EU/3/07/467 - orphan designation for treatment of idiopathic thrombocytopenic purpura

Thrombocytopenic purpura is a disease where the individual's defence system (the so-called immune system) starts to react against certain of his/her own blood cells that are involved in the blood clotting process, the so-called platelets. ITP is called “idiopathic” since the reason why the body starts reacting against its own cells is unknown. As a result, there will be fewer platelets present in the blood (thrombocytopenia), resulting in spontaneous bleeding and bruising of the skin in purple spots (this phenomenon is called purpura). ITP can be acute or chronic, and can occur in both children and adults. The severity of the bruising is determined by the degree of thrombocytopenia; it can vary from just small skin spots (petechiae) that occur after small injuries to spontaneous blood losses (haemorrhages) from the nose, in the gut or in the brain, which can be life threatening.

At the time of designation, idiopathic thrombocytopenic purpura affected between 1 and 4 in 10,000 people in the European Union (EU)*. This is equivalent to a total of between 50,000 and 199,000 people, and is below the threshold for orphan designation, which is 5 people in 10,000. This is based on the information provided by the sponsor and the knowledge of the Committee for Orphan Medicinal Products (COMP).

* Disclaimer: For the purpose of the designation, the number of patients affected by the condition is estimated and assessed on the basis of data from the European Union (EU 27), Norway, Iceland and Liechtenstein. This represents a population of 498,000,000 (Eurostat 2006).

Treatment of ITP depends on the form of the disease (acute or chronic) and on the age of onset. Current treatment methods include surgery, consisting of spleen removal (splenectomy), or medicines. Splenectomy is performed in order to limit the destruction of the platelets, since the spleen is the most important organ where old platelets are removed from the blood. Several types of medicines were authorised in the Community for the treatment of ITP at the time of submission of the application for orphan drug designation.

Eltrombopag olamine could be of potential significant benefit for the treatment of idiopathic thrombocytopenic purpura because it may act in a different way to other available medicines. This assumption will have to be confirmed at the time of marketing authorisation. This will be necessary to maintain the orphan status.

Platelets are cells that derive from a parent cell in the bone marrow, the so-called progenitor cells which develop into platelets through several cell divisions. Eltrombopag olamine is a medicine that might increase the number of platelets by stimulating their production from the progenitor cells.

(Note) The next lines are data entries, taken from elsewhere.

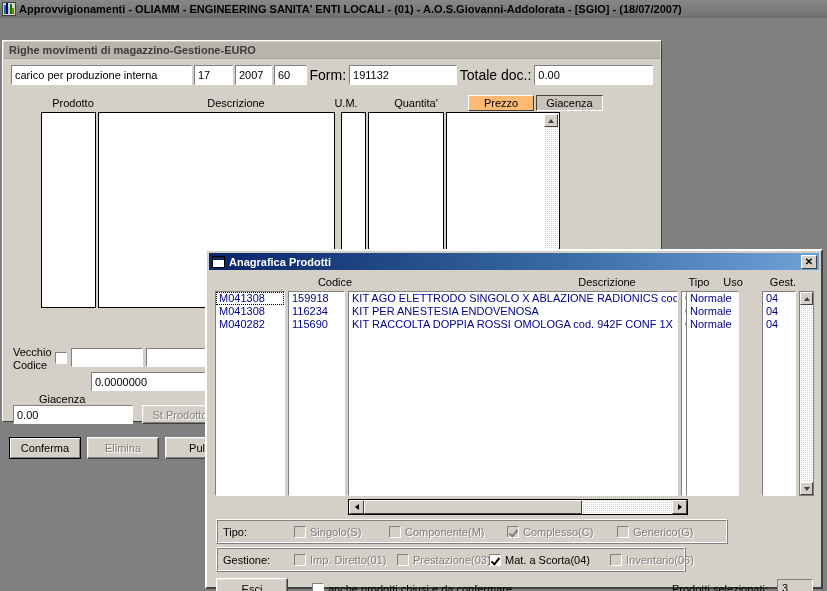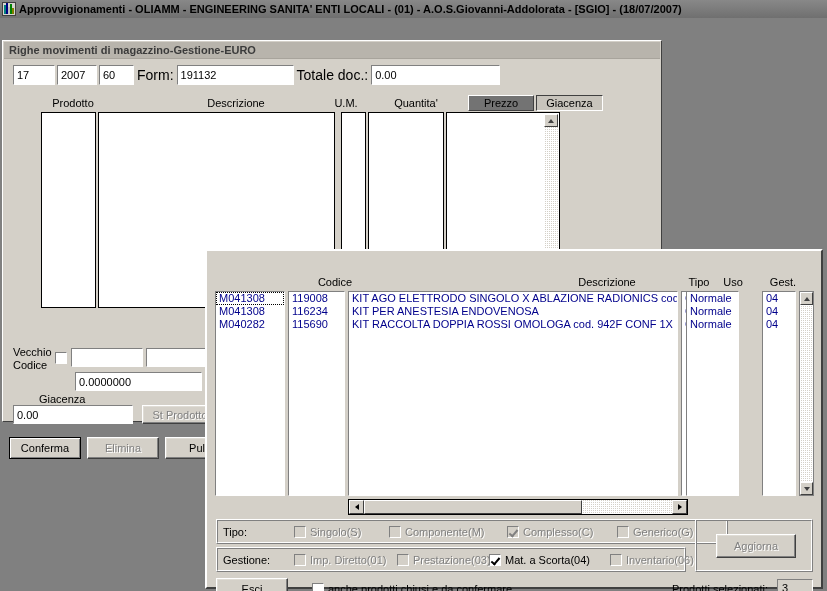--- a/index.html
+++ b/index.html
@@ -124,21 +124,21 @@
     width: 642px; height: 15px;
   }
   .gh {
     position: absolute; top: 0;
     font-size: 11px; text-align: center;
     white-space: nowrap;
   }
   .gh-btn {
     position: absolute; top: -2px;
     height: 16px;
-    background: #737373;
+    background: #fdba74;
     border-top: 1px solid #ffffff;
     border-left: 1px solid #ffffff;
     border-right: 1px solid #404040;
     border-bottom: 1px solid #404040;
     box-sizing: border-box;
     font-size: 11px;
     display: flex; align-items: center; justify-content: center;
   }
   .gh-btn.pressed {
     border-top: 1px solid #404040;
@@ -418,20 +418,21 @@
 
   <div class="mdi-client">
 
     <div class="child-window">
 
       <div class="child-titlebar">
         <span>Righe movimenti di magazzino-Gestione-EURO</span>
       </div>
 
       <div class="hdr-row">
+        <div class="sunken fld" style="width:197px;">carico per produzione interna</div>
         <div class="sunken fld" style="width:42px;margin-left:2px;">17</div>
         <div class="sunken fld" style="width:40px;margin-left:2px;">2007</div>
         <div class="sunken fld" style="width:35px;margin-left:2px;">60</div>
         <div class="lbl">Form:</div>
         <div class="sunken fld" style="width:117px;">191132</div>
         <div class="lbl">Totale doc.:</div>
         <div class="sunken fld" style="width:129px;">0.00</div>
       </div>
 
       <div class="grid-headers">
@@ -456,46 +457,51 @@
             <div class="sb-track" style="height:168px;"></div>
           </div>
         </div>
       </div>
 
       <div class="vc-label" style="left:10px;top:305px;">Vecchio</div>
       <div class="vc-label" style="left:10px;top:318px;">Codice</div>
       <div class="chk-box" style="position:absolute;left:52px;top:311px;"></div>
       <div class="sunken" style="position:absolute;left:68px;top:307px;width:72px;height:19px;"></div>
       <div class="sunken" style="position:absolute;left:143px;top:307px;width:72px;height:19px;"></div>
-      <div class="sunken fld" style="position:absolute;left:72px;top:331px;width:127px;height:19px;">0.0000000</div>
+      <div class="sunken fld" style="position:absolute;left:88px;top:331px;width:127px;height:19px;">0.0000000</div>
       <div class="vc-label" style="left:36px;top:352px;">Giacenza</div>
       <div class="sunken fld" style="position:absolute;left:10px;top:364px;width:120px;height:19px;">0.00</div>
       <div class="btn disabled" style="position:absolute;left:139px;top:364px;width:76px;height:19px;">St Prodotto</div>
 
       <div class="btn default" style="position:absolute;left:6px;top:396px;width:72px;height:22px;">Conferma</div>
       <div class="btn disabled" style="position:absolute;left:84px;top:396px;width:72px;height:22px;">Elimina</div>
       <div class="btn" style="position:absolute;left:162px;top:396px;width:72px;height:22px;">Pulis</div>
     </div>
 
     <div class="dialog">
 
+      <div class="dlg-titlebar">
+        <div class="dlg-icon"></div>
+        <span class="dlg-title-text">Anagrafica Prodotti</span>
+        <div class="dlg-close">✕</div>
+      </div>
 
       <div class="dlg-colhdr" style="left:68px;width:120px;text-align:center;">Codice</div>
       <div class="dlg-colhdr" style="left:270px;width:260px;text-align:center;">Descrizione</div>
       <div class="dlg-colhdr" style="left:474px;width:36px;text-align:center;">Tipo</div>
       <div class="dlg-colhdr" style="left:506px;width:40px;text-align:center;">Uso</div>
       <div class="dlg-colhdr" style="left:558px;width:36px;text-align:center;">Gest.</div>
 
       <div class="listcol" style="left:8px;width:70px;height:205px;">
         <div class="lrow focused">M041308</div>
         <div class="lrow">M041308</div>
         <div class="lrow">M040282</div>
       </div>
       <div class="listcol" style="left:81px;width:57px;height:205px;">
-        <div class="lrow">119008</div>
+        <div class="lrow">159918</div>
         <div class="lrow">116234</div>
         <div class="lrow">115690</div>
       </div>
       <div class="listcol" style="left:141px;width:330px;height:205px;">
         <div class="lrow">KIT AGO ELETTRODO SINGOLO X ABLAZIONE RADIONICS cod C</div>
         <div class="lrow">KIT PER ANESTESIA ENDOVENOSA</div>
         <div class="lrow">KIT RACCOLTA DOPPIA ROSSI OMOLOGA        cod. 942F CONF 1X</div>
       </div>
       <div class="listcol" style="left:474px;width:22px;height:205px;">
         <div class="lrow">C</div>
@@ -573,24 +579,20 @@
         <div class="cb-item on" style="left:272px;top:6px;">
           <span class="chk-box checked"></span>
           <span>Mat. a Scorta(04)</span>
         </div>
         <div class="cb-item off" style="left:381px;top:6px;">
           <span class="chk-box disabled"></span>
           <span>Inventario(06)</span>
         </div>
       </div>
 
-      <div class="dlg-group" style="left:488px;top:268px;width:118px;height:53px;">
-        <div class="grp-inner"></div>
-        <div class="btn disabled" style="position:absolute;left:20px;top:14px;width:80px;height:24px;">Aggiorna</div>
-      </div>
 
       <div class="btn" style="position:absolute;left:9px;top:327px;width:72px;height:22px;">Esci</div>
       <div class="cb-item on" style="left:105px;top:332px;">
         <span class="chk-box"></span>
         <span>anche prodotti chiusi e da confermare</span>
       </div>
       <div style="position:absolute;left:465px;top:332px;font-size:11px;white-space:nowrap;">Prodotti selezionati:</div>
       <div class="sel-count" style="left:570px;top:328px;width:36px;height:18px;">3</div>
 
     </div>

The effects of eltrombopag olamine were evaluated in experimental models.

At the time of submission of the application for orphan designation, clinical trials in patients with idiopathic thrombocytopenic purpura were ongoing.

At the time of submission of the application, eltrombopag olamine was not authorised anywhere in the world for idiopathic thrombocytopenic purpura, nor designated as an orphan medicinal product elsewhere for this condition.

In accordance with Regulation (EC) No 141/2000 of 16 December 1999, the COMP adopted a positive opinion on 27 June 2007 recommending the granting of this designation.

Update: Eltrombopag olamine (Revolade) has been authorised in the EU since 11 March 2010 for adult chronic immune (idiopathic) thrombocytopenic purpura (ITP) splenectomised patients who are refractory to other treatments (e.g. corticosteroids, immunoglobulins). Revolade may be considered as second-line treatment for adult non-splenectomised patients where surgery is contraindicated.

• the seriousness of the condition;
• the existence of alternative methods of diagnosis, prevention or treatment;
• either the rarity of the condition (affecting not more than 5 in 10,000 people in the Community) or insufficient returns on investment.

Designated orphan medicinal products are products that are still under investigation and are considered for orphan designation on the basis of potential activity. An orphan designation is not a marketing authorisation. As a consequence, demonstration of quality, safety and efficacy is necessary before a product can be granted a marketing authorisation.